> [TASK BRIEF]:
Copy every entry below verbatim, except for images.

--

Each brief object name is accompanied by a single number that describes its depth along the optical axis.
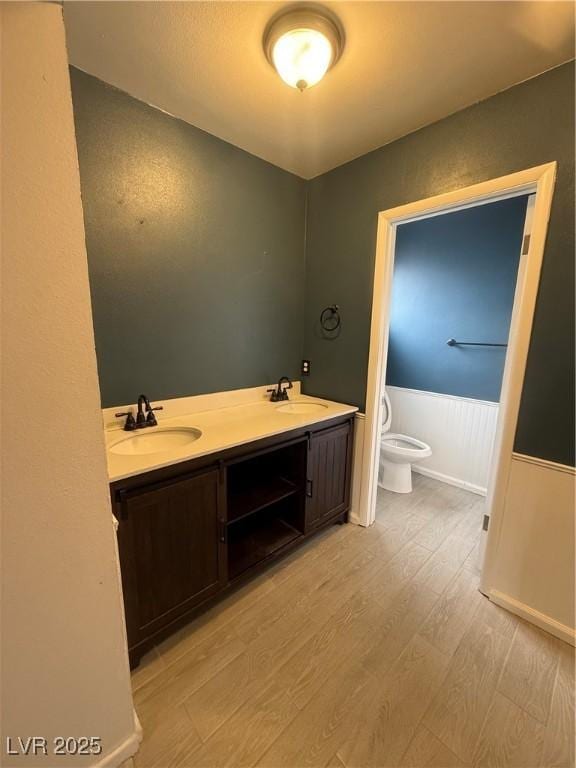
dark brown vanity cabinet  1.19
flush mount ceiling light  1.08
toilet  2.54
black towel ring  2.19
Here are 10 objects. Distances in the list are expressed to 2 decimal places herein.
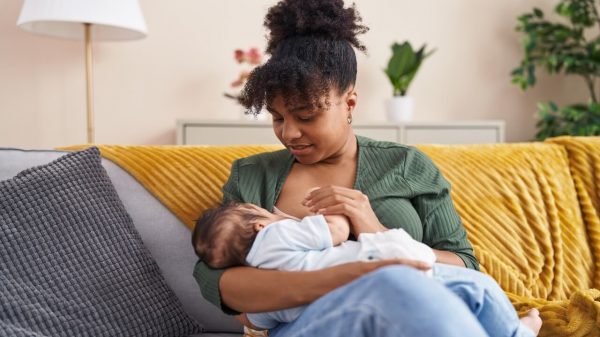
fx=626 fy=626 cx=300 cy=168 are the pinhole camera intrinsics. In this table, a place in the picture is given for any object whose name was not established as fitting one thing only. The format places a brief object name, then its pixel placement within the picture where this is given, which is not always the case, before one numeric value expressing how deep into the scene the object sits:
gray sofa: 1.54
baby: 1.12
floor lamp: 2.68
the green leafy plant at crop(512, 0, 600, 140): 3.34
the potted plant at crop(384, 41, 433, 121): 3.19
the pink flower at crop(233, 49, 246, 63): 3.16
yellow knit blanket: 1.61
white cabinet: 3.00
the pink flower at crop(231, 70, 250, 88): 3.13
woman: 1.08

--

> [WRITTEN SOLUTION]:
Each brief object name is accompanied by a single number that describes its depth along the optical axis.
dark brown vanity cabinet  1.19
flush mount ceiling light  1.08
toilet  2.54
black towel ring  2.19
Here are 10 objects. Distances in the list are expressed to 2 decimal places herein.
fx=626 fy=626 cx=300 cy=168 are the pinhole camera intrinsics. In this table, a place in the picture is given for any object whose name was not established as fitting one thing only. The format places a brief object name, then its pixel placement within the picture where this is given, which is not always the case, before one numeric value expressing how deep into the scene the object sits:
gray sofa: 1.54
baby: 1.12
floor lamp: 2.68
the green leafy plant at crop(512, 0, 600, 140): 3.34
the potted plant at crop(384, 41, 433, 121): 3.19
the pink flower at crop(233, 49, 246, 63): 3.16
yellow knit blanket: 1.61
white cabinet: 3.00
the pink flower at crop(231, 70, 250, 88): 3.13
woman: 1.08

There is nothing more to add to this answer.